* Exercise aim: Repeat word for word the part of the hockey blog post between "First, I thought" and "Fucking technology.", inclusive.

* Document extract:
■ ■ ■

First, I thought Ozzie looked very sharp. It's only one game, but still, it's still fairly encouraging.

Terrific output by the entire team. Hossa had two great assists ... Leino looked good ... The D held down the fort ... Hank/Pav/Cleary didn't produce a goal but still looked. Minnesota played last night, and the Wings did what they should do when playing a home game against a team in the 2nd game of a back-to-back. When they play this well, it's hard to come up with those viscerel, angry posts that TTD reader Chris likes so much. Sorry dude.

February 11, 2009

Wings @ Predators - Plus other thoughts

Red Wings 5-3 Predators

Fucking technology.

For what feels like the 900th time, I failed to see what channel the hockey game was on and ended up recording something else inadvertently. It's only occasionally that I get to watch these games live, so one would assume that I'd make the extra effort and be sure of what I am taping. But no. I'm a jackass.

Instead I come home at 7 AM to find that the Pistons couldn't beat the Bulls, which almost solidifies my opinion that Joe Dumars needs to start randomly selecting players and throwing them into a raging fire until the team wakes up from this coma they've been playing in. Maybe I just don't know what I'm talking about (distinct possibility), but I don't understand why this team is playing .500 ball since Iverson's arrival. It shouldn't be happening. You cannot have a team with AI, Stuckey, Rip, Sheed, Max, Dice, and whatever is left of Tayshaun and not be at least within 10 games of first place. And I don't even want to bring up Curry. Not only am I completely exhausted as Pistons fan from talking about the Brown/Saunders eras, I also can't pin the struggles all on his shoulders when Joe decided to saddle the rookie coach with the task of managing the egos of both Rip and Allen fucking Iverson just 4 games into his coaching career. That's no small task.

So anyway, I tried to watch the extensive game highlights on NHL.com, but for whatever reason I can't play the video without having Firefox crash. Pretty aggravating. With no highlights up yet on Youtube (and Sportscenter's usual debauchery of having Barry Melrose talk about the Westminster Dog Show rather than do more than one fucking game recap) I cannot view what happened in this game.

■ ■ ■

* Recorded information:

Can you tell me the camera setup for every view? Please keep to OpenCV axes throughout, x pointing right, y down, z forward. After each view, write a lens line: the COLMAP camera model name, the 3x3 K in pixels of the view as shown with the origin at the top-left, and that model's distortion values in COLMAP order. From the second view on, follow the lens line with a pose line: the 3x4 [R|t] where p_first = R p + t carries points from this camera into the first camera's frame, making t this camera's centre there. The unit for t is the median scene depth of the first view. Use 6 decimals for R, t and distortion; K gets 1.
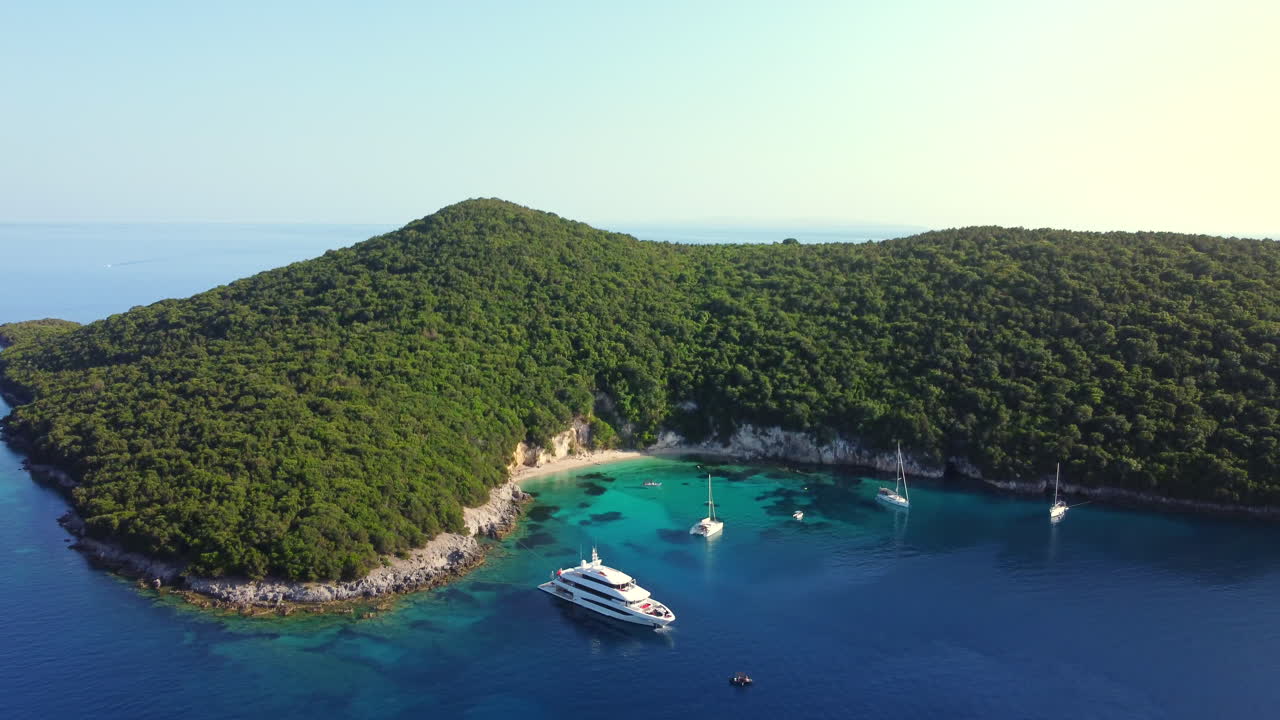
lens RADIAL K [[1001.9, 0, 637.5], [0, 1001.9, 361.2], [0, 0, 1]] dist [-0.023294, 0.019303]
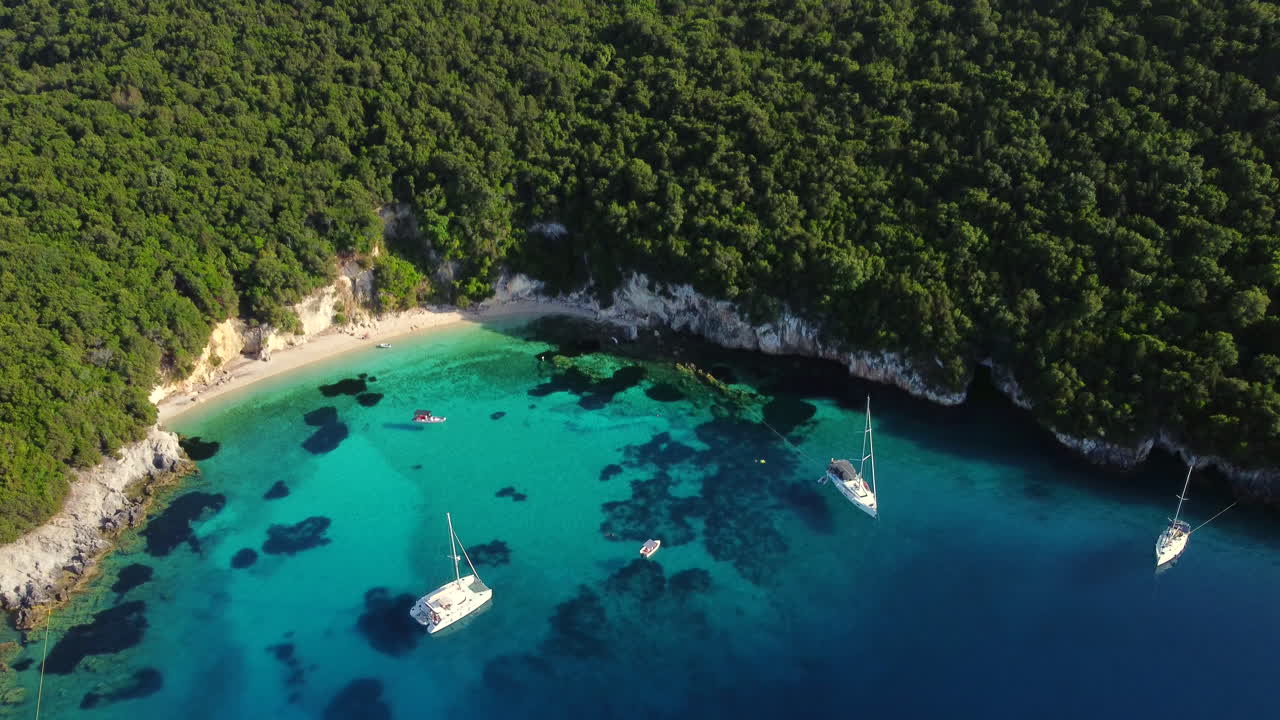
lens RADIAL K [[1001.9, 0, 641.0], [0, 1001.9, 358.4], [0, 0, 1]] dist [-0.023294, 0.019303]
pose [[0.998004, 0.023343, -0.058683, 0.144581], [-0.001649, 0.938496, 0.345285, -0.091134], [0.063134, -0.344499, 0.936661, 0.434036]]
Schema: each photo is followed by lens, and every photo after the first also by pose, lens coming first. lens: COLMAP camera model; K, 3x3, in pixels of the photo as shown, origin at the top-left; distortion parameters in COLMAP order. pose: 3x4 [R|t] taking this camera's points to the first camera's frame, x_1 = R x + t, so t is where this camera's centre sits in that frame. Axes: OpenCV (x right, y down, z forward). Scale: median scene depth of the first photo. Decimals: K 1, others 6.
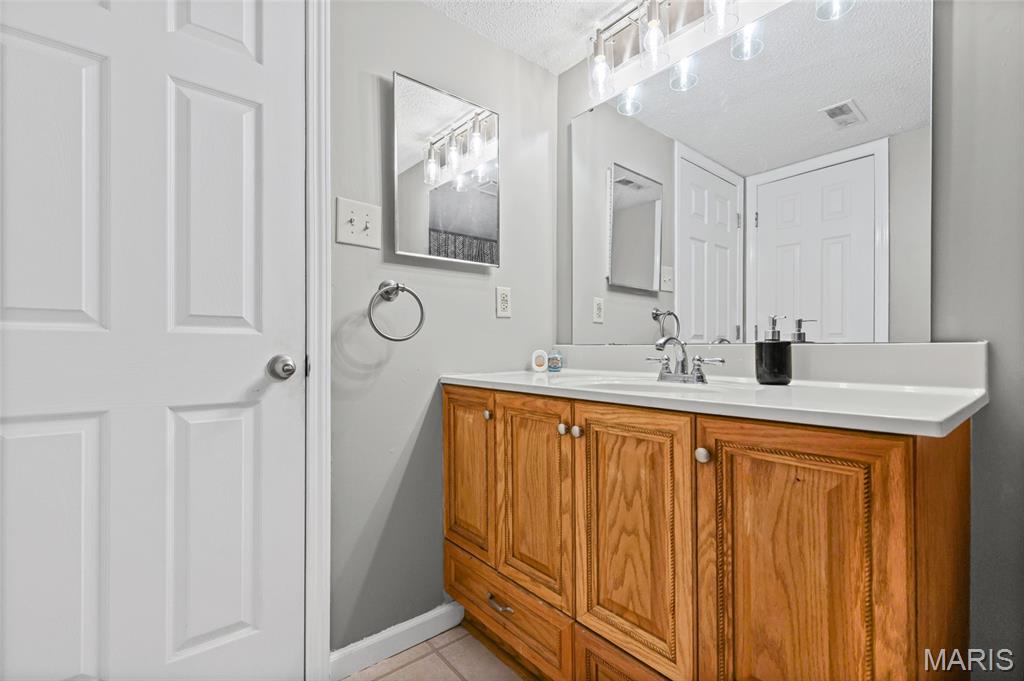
lens RADIAL K [[453.5, 0, 517.0], [0, 453.5, 343.8], [0, 0, 1]] dist [0.003163, 0.000228]
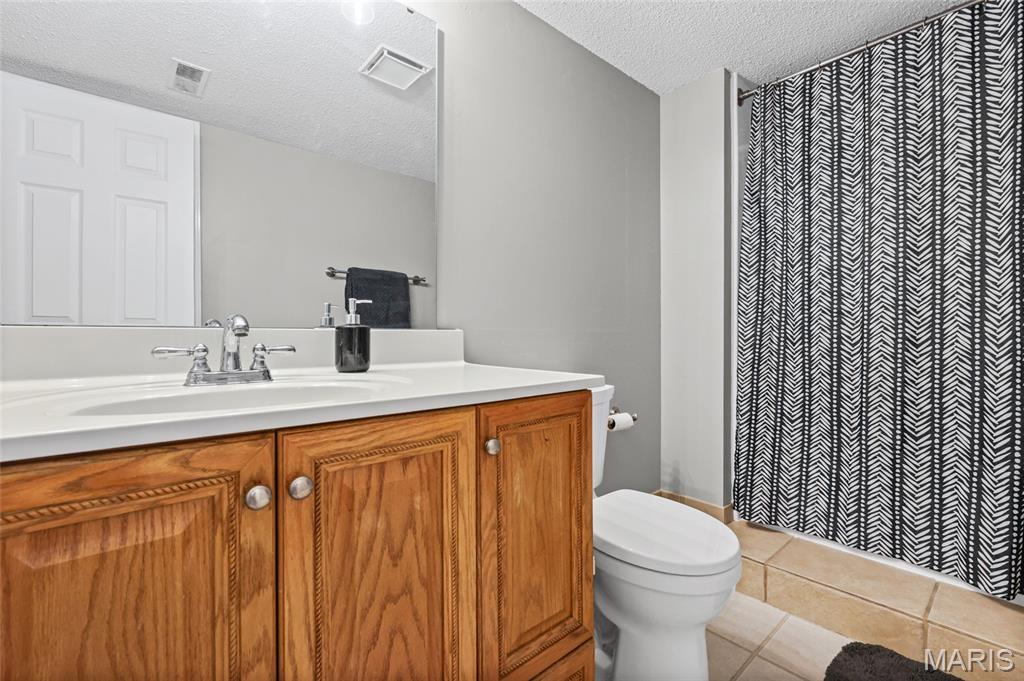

■ ■ ■

* Result:
First, I thought Ozzie looked very sharp. It's only one game, but still, it's still fairly encouraging.

Terrific output by the entire team. Hossa had two great assists ... Leino looked good ... The D held down the fort ... Hank/Pav/Cleary didn't produce a goal but still looked. Minnesota played last night, and the Wings did what they should do when playing a home game against a team in the 2nd game of a back-to-back. When they play this well, it's hard to come up with those viscerel, angry posts that TTD reader Chris likes so much. Sorry dude.

February 11, 2009

Wings @ Predators - Plus other thoughts

Red Wings 5-3 Predators

Fucking technology.